Artist Bob Barrow almost didn’t become an artist due to a Junior High teacher that criticized him so severely that he felt like “an idiot.” Luckily, Bob also had another art teacher in junior high. Walter Ehlert encouraged Bob so much that Bob calls him one of his greatest artistic influences.
Over the years, Bob has had his hand in dying fabrics and selling clothes, creating beautiful ceramic creations, and teaching theater to teenagers. Through all of this, his creativity was weaving in and out with the ebb and flow of his life.
When Bob started college at Midwestern State University (MSU now, but MU then) it was to become an English teacher, but once he took a pottery class, he fell in love. “When I was in my first senior year, I asked Wanda Cole, the ceramics teacher, if I could take ceramics as a play course,” he said with a smile. He counts her as another of his major artistic influences.
Bob ended up expanding his education by participating in a “dream come true”, around the world by ship, college sponsored trip. Chapman College in Orange, California, in partnership with World Campus Afloat, allowed Bob to see much of the world and study art and culture in many world ports. Art was quickly becoming a major part of Bob’s life.
During his college days, Bob also took some time off from higher education to move to California. At one point, he had a booth at the Laguna Beach Sawdust Festival. “During that time, I did everything I could to sell art,” he said. There, he and a couple of friends dressed as hippies and sold ceramics and other forms of art. Not having access to a kiln, limited his artistic output, but that did not deter him. He learned of a cold water dye called Procion that reacted chemically and with the cold water you could apply it like paint. I said, ‘Let’s try it on velvet and it worked!” Bob explained, “I wound up making clothes and stretching velvet and dying them. I went to JC Penny’s and I bought a Simplicity sewing book and a sewing machine and started creating and selling my wares myself,” he said. “I even sold clothes to Neiman Marcus and Dillards.”

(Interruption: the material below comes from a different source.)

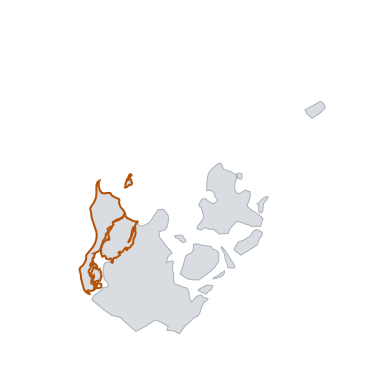 Nordjylland on a map of Denmark (Natural Earth projection), rotated 304°
{"feature_id": "DNK-3418", "entity_name": "Nordjylland", "entity_type": "Region", "adm_level": 1, "iso_a3": "DNK", "parent_name": "Denmark", "parent_adm1": "", "projection": "natural_earth1", "projection_center": [9.42, 57.153], "detail": "fine", "context": "in_parent", "style": "outline", "palette": "amber", "viewbox_px": 384, "rotation_deg": 304, "n_neighbors": 0, "source": "natural_earth", "source_scale": "10m", "svg_char_len": 8929}
<svg xmlns="http://www.w3.org/2000/svg" viewBox="0 0 384 384"><g transform="rotate(304 192 192)"><path d="M112.4,265.1L111.8,265.1L109.1,264.6L107.2,263.5L102.2,264.3L95.6,266.2L92.0,266.1L89.0,264.1L77.1,261.3L75.2,261.0L67.4,260.9L67.0,256.4L66.0,253.2L63.3,248.4L67.4,247.3L66.6,237.9L65.2,233.1L53.8,228.1L44.9,223.3L47.1,207.1L48.0,202.7L44.7,194.3L45.1,184.6L46.6,169.3L49.5,168.7L51.5,168.7L59.5,171.5L62.8,171.7L65.1,174.2L67.7,175.2L69.7,172.6L70.5,168.2L76.8,162.4L81.2,160.3L84.2,159.3L87.3,161.6L89.6,164.2L90.2,158.5L92.1,147.6L86.1,145.9L81.2,147.4L76.3,154.3L72.0,162.9L64.9,163.7L59.3,166.2L54.3,163.6L51.0,161.4L51.0,158.1L51.7,156.1L57.7,149.1L65.7,142.3L73.7,142.4L79.5,140.2L83.0,139.9L93.9,140.4L99.5,138.9L104.5,135.8L115.2,122.7L121.3,117.3L133.6,115.4L144.9,109.1L148.0,109.0L142.7,113.7L141.9,115.5L141.3,118.3L145.1,124.3L144.3,128.0L144.6,135.3L141.0,139.0L137.0,147.1L135.3,148.3L134.9,157.7L135.3,159.9L134.8,168.5L139.0,172.0L143.5,173.9L158.3,173.8L159.8,175.4L161.6,178.0L160.4,182.5L158.8,185.9L154.5,188.8L149.0,190.9L145.6,191.0L140.9,187.0L138.7,188.3L136.4,190.4L132.6,201.5L130.8,209.0L129.8,209.7L127.7,208.5L123.9,208.5L119.1,210.2L121.6,211.8L124.2,214.6L123.1,216.0L119.0,217.5L115.3,220.6L113.7,222.9L109.0,225.6L106.1,229.1L107.5,233.4L108.1,237.1L109.4,241.3L108.3,244.6L102.5,249.4L100.3,253.5L105.3,253.5L108.4,254.4L110.2,255.7L112.0,257.4L110.9,259.6L112.4,265.1ZM230.7,213.3L230.9,218.7L229.8,220.3L228.2,221.3L224.1,222.4L220.5,224.0L217.3,226.7L216.1,230.5L218.7,233.3L223.3,234.9L224.6,240.2L220.8,242.9L211.1,245.5L210.2,251.9L210.5,256.9L210.4,260.6L209.7,265.7L201.8,268.0L196.6,260.3L196.5,257.2L195.0,253.6L194.6,250.5L192.8,245.6L185.3,244.3L182.4,244.1L178.3,245.0L177.3,244.6L172.4,237.9L173.1,230.5L170.5,226.8L170.1,225.1L170.2,223.3L168.0,221.7L165.5,220.9L164.2,216.8L167.1,215.8L174.4,216.2L176.6,216.0L178.5,215.1L184.4,208.3L184.2,206.8L184.8,204.8L191.2,204.1L194.1,206.7L193.5,211.0L194.0,216.4L197.9,217.8L199.4,218.1L201.0,214.1L202.1,212.1L203.6,211.0L204.1,207.4L203.1,205.2L201.2,203.5L208.3,199.0L215.8,195.4L220.1,195.2L224.5,196.1L228.6,197.3L230.8,198.4L232.1,200.0L229.4,204.0L228.7,206.2L230.7,213.3ZM150.2,222.8L152.0,225.6L154.2,231.6L157.6,238.3L156.2,241.1L157.2,244.7L156.3,248.5L149.5,252.8L141.9,253.0L134.0,250.9L122.8,246.9L121.9,244.6L120.3,243.3L117.3,236.4L117.4,227.9L123.0,226.8L135.2,222.7L138.0,223.4L141.0,225.4L144.4,225.6L149.3,222.6L150.2,222.8ZM180.6,261.5L188.1,264.9L193.2,264.7L196.6,266.1L197.5,268.2L197.8,273.0L194.2,274.4L190.2,273.9L184.8,275.8L167.0,268.0L167.2,261.4L167.9,258.9L176.3,258.3L180.6,261.5ZM337.3,254.5L335.8,255.4L328.8,253.9L320.2,250.2L321.3,242.8L323.4,239.7L339.0,247.9L339.3,251.0L337.3,254.5ZM154.3,269.2L152.4,269.5L149.9,265.1L149.5,263.7L152.5,260.9L154.4,257.7L159.3,252.9L162.2,247.2L163.3,247.2L162.0,252.3L155.6,266.5L154.3,269.2ZM125.9,261.8L121.5,262.6L119.3,261.3L115.2,260.8L113.7,252.4L114.1,251.9L116.2,252.5L123.3,256.4L125.8,260.7L125.9,261.8ZM230.6,257.5L229.0,258.3L222.5,257.7L215.3,261.5L212.5,260.3L213.5,257.9L214.3,257.0L216.7,256.0L218.3,254.5L218.9,252.2L220.5,253.5L225.0,254.0L227.2,254.7L229.1,255.8L230.6,257.5ZM148.6,213.5L147.9,214.4L145.2,213.4L144.9,209.9L145.9,206.8L144.7,204.0L146.0,202.2L149.8,206.4L150.8,208.4L149.4,210.7L148.6,213.5ZM166.5,134.8L164.8,136.0L159.1,134.3L161.6,131.8L167.9,130.6L171.5,131.0L167.5,133.5L166.5,134.8ZM143.7,263.9L140.9,264.5L137.7,263.3L132.4,258.9L131.7,257.7L134.5,258.4L137.9,260.8L140.7,261.3L144.6,263.2L143.7,263.9ZM234.9,223.5L231.0,225.8L230.1,225.7L228.8,222.5L230.8,220.6L232.0,219.0L232.9,219.0L234.1,220.8L234.9,223.5Z" fill="#d9dde1" stroke="#a8b0b8" stroke-width="1"/><path d="M95.0,165.9L94.2,164.5L93.7,164.2L92.7,164.1L91.0,164.7L90.6,165.1L89.7,165.5L88.8,165.6L88.5,164.9L88.9,164.2L90.9,163.4L91.3,162.5L91.5,161.8L91.4,161.4L90.4,161.1L90.0,160.9L89.6,160.5L89.3,160.1L89.1,159.8L88.9,159.2L88.7,158.6L88.8,157.9L89.0,157.8L89.9,156.7L90.0,156.4L90.2,156.2L90.2,155.6L90.0,154.9L89.7,154.7L89.3,154.6L88.9,154.4L88.2,153.9L89.0,152.6L89.8,151.5L90.6,150.6L91.9,149.7L92.2,149.6L92.5,149.5L92.9,149.5L93.1,149.3L93.3,148.6L93.5,148.4L99.6,146.9L101.0,147.0L105.8,148.4L105.8,148.8L105.3,149.0L105.3,149.4L105.6,149.7L106.1,149.9L106.7,149.8L107.1,149.6L108.6,147.9L109.3,146.9L110.1,146.2L111.7,145.7L113.1,145.1L115.0,145.5L119.5,145.1L117.0,143.5L115.8,143.2L114.9,142.7L114.5,142.6L114.1,142.7L112.7,144.1L111.9,144.7L111.0,145.0L110.2,144.5L109.5,144.0L108.7,144.2L107.2,145.1L105.6,145.6L102.0,145.6L92.5,148.1L91.7,148.1L90.9,147.9L86.2,145.1L86.5,145.8L86.2,146.2L84.8,146.6L83.8,147.1L83.2,147.3L82.5,147.3L82.8,147.0L82.1,146.6L81.3,146.7L80.6,147.1L79.9,147.7L79.3,147.6L78.4,148.2L77.7,148.9L77.4,149.0L77.0,148.3L76.2,148.0L75.3,148.1L74.6,148.4L75.2,148.9L73.7,149.8L71.6,150.6L70.1,150.3L69.1,150.5L68.2,150.8L67.7,151.2L67.5,152.2L66.9,152.8L66.3,153.3L65.7,153.9L65.5,155.4L65.4,155.5L65.4,156.0L65.2,156.3L64.9,156.5L63.6,157.9L62.6,158.0L62.2,158.1L62.0,158.5L61.7,158.7L61.0,158.9L60.3,159.2L60.0,159.9L60.3,161.7L60.3,162.6L59.7,163.1L59.7,163.4L61.3,163.3L61.7,163.4L62.0,164.1L61.8,164.5L61.2,164.8L60.7,164.9L60.2,164.8L59.2,164.3L58.7,164.1L58.2,164.2L57.4,164.7L56.8,164.9L56.8,165.3L58.8,164.9L59.4,165.0L60.3,165.5L60.7,165.6L63.6,164.7L64.2,164.9L64.3,165.3L64.2,166.3L64.2,166.7L64.8,167.4L65.1,168.0L64.5,168.7L64.1,169.1L63.5,169.3L62.9,169.4L62.6,169.5L62.6,169.8L63.1,170.0L62.3,170.0L61.1,169.2L60.1,168.3L59.6,167.6L59.3,166.8L58.3,166.2L57.2,165.8L56.1,165.6L55.4,165.3L54.5,164.6L53.7,163.8L53.2,163.1L52.7,161.2L52.4,160.9L51.9,160.7L50.7,160.2L50.0,160.1L50.6,162.1L50.8,163.3L50.7,164.0L50.1,164.1L49.8,162.9L49.7,160.5L50.2,158.3L51.1,156.6L58.6,148.0L60.9,146.4L64.3,142.6L65.7,141.7L67.1,141.7L70.6,142.6L72.5,142.6L76.3,142.0L78.0,141.4L79.9,139.9L80.7,139.6L91.1,140.7L94.8,140.4L98.6,139.4L102.1,137.7L105.3,135.3L114.1,123.8L115.7,122.1L118.6,119.9L120.0,118.0L120.5,117.7L121.5,116.7L123.5,116.5L127.3,116.6L131.0,116.2L134.4,115.2L137.3,113.7L142.4,110.1L145.1,108.6L146.2,108.3L147.4,108.2L148.6,108.4L149.6,109.0L147.4,109.6L145.2,111.0L141.9,114.6L140.7,117.8L141.8,120.2L143.9,122.4L145.5,125.0L144.3,127.4L144.4,130.2L145.3,135.6L144.6,136.4L142.4,137.5L141.5,138.4L140.0,140.5L139.3,142.0L138.9,144.3L137.9,146.8L137.4,147.7L137.0,148.1L136.7,148.3L136.2,148.4L134.3,148.4L133.7,148.5L132.9,148.6L129.4,147.0L126.9,145.0L125.1,144.5L123.8,143.5L122.7,143.3L121.9,143.6L120.7,145.0L119.9,145.1L120.7,145.2L121.6,144.4L122.3,144.0L123.0,143.8L123.9,144.0L128.0,147.1L129.4,147.5L131.0,148.6L131.9,148.8L135.2,148.8L136.0,149.2L134.8,150.2L134.6,150.6L134.4,151.3L134.2,152.8L134.0,153.2L134.3,154.0L134.8,156.8L135.0,158.9L135.3,160.1L136.3,162.3L136.7,162.7L137.1,163.0L137.2,163.3L136.6,163.8L136.3,163.8L135.3,163.5L134.8,163.4L132.9,163.4L132.2,163.6L131.5,164.1L130.8,163.6L130.0,163.2L129.1,163.1L128.1,163.4L127.1,163.9L126.7,164.1L126.1,164.1L125.4,164.4L124.2,165.1L122.6,165.5L120.8,166.5L115.0,167.1L115.0,167.5L116.8,167.7L123.1,166.3L124.5,165.7L125.1,165.6L125.2,165.2L125.3,165.0L125.6,164.9L126.0,164.9L126.5,165.2L126.8,165.3L127.2,165.2L127.7,165.0L128.2,164.7L128.3,164.3L128.6,163.6L129.3,163.5L130.6,163.8L130.5,164.0L130.3,164.5L131.1,164.6L129.7,165.7L127.8,166.9L126.4,168.3L123.5,169.5L121.0,169.7L120.0,170.0L118.4,170.7L117.0,171.8L115.3,172.0L114.6,171.9L113.4,171.5L111.6,171.8L109.6,170.1L108.2,170.7L107.4,170.5L107.7,169.3L108.8,168.4L108.0,167.9L103.2,167.8L102.1,166.9L102.3,165.6L101.7,165.1L100.5,165.1L100.2,165.6L100.5,166.3L99.5,167.6L98.0,167.0L95.0,165.9ZM74.2,161.9L73.7,162.4L71.9,163.4L71.7,164.3L68.4,165.0L67.2,165.4L66.8,165.3L65.7,163.5L65.3,163.1L64.2,162.3L63.2,162.0L63.0,161.9L61.7,162.3L61.3,162.2L61.4,161.6L61.6,161.3L61.9,161.1L62.3,160.9L62.7,160.9L62.9,160.6L62.8,160.1L62.7,159.6L62.6,159.4L63.7,158.8L66.7,158.5L67.7,157.5L67.2,157.6L66.7,157.5L66.2,157.4L65.7,157.2L66.0,156.7L66.8,155.9L67.1,155.4L66.9,155.0L66.9,154.1L67.0,153.9L67.3,153.9L67.7,153.9L68.0,153.9L69.2,153.6L71.6,153.3L72.8,152.8L73.7,153.0L74.6,152.3L76.0,150.2L76.9,150.7L77.5,150.1L78.0,149.4L78.5,149.5L78.3,149.9L77.8,150.6L77.7,151.0L77.8,151.2L78.2,152.0L78.3,152.4L78.2,152.5L77.7,154.3L77.3,154.9L77.1,155.2L76.8,155.4L76.8,154.7L76.6,154.3L76.3,154.1L76.0,153.9L75.0,154.5L74.8,154.7L74.7,155.2L74.8,155.6L75.0,155.8L75.1,156.1L75.4,157.9L75.8,158.4L76.5,158.6L76.2,158.9L76.0,159.0L75.7,159.1L75.4,159.0L75.7,159.2L75.9,159.4L75.4,160.0L74.8,161.2L74.2,161.9ZM170.2,130.5L171.3,130.5L171.8,130.6L172.2,130.9L172.5,131.5L172.5,132.1L172.2,132.5L171.2,132.4L170.3,132.2L167.1,132.7L167.8,133.1L168.2,133.9L168.1,134.8L167.1,135.5L166.6,136.2L166.2,136.9L165.6,137.5L164.3,137.7L163.5,137.2L162.4,135.8L160.9,135.6L159.7,135.2L159.0,134.7L158.3,134.1L158.3,133.8L159.7,133.6L161.1,132.7L162.1,132.0L163.8,131.9L164.7,131.7L165.5,131.1L168.5,131.2L170.2,130.5Z" fill="none" stroke="#b45309" stroke-width="2"/></g></svg>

I eventually came back to MSU, was here for a spring semester, but then decided that I wanted to change my major, so I moved back to California again,” Bob said. Three more years of being immersed in a thriving art community paid off. Bob was ready to move on with his formal education, so it was back to Texas again! He eventually graduated with a Bachelor of Science of Education from MSU. He was certified to teach all levels of art classes, and had a Bachelor of Fine Arts in ceramics and painting.
“The year I graduated from MSU, though, the Texas legislature decided to do away with art in the elementary schools, and the music teacher would usually take over the art,” he said. This put a damper on securing a job as an art teacher, so Bob worked at retail clothing sales and real estate sales. This did not stop Bob from pursuing his art. He eventually procured an art show at the Backdoor Theater and became very involved with the theater. In fact, it was there that he met his wife Debbie during tap lessons for the show Anything Goes.
His love of theater eventually led to a career of teaching drama and theater at Burkburnett High School. He was also inducted into the Texas Thespian Hall of Fame. These events took him into his retirement and more time with his art. He enjoys dying silk scarves and working with his beloved ceramics. Bob shows his ceramics at the Wichita Falls Art Association Gallery and sells his works at fairs. Bob is also a featured artist in the upcoming Art & Soul Festival.
“From back in the 60’s my goal was to get people to stop and look at my art. I like for people to pick up my art. I think picking up things is good.” he said. Words from a true artist!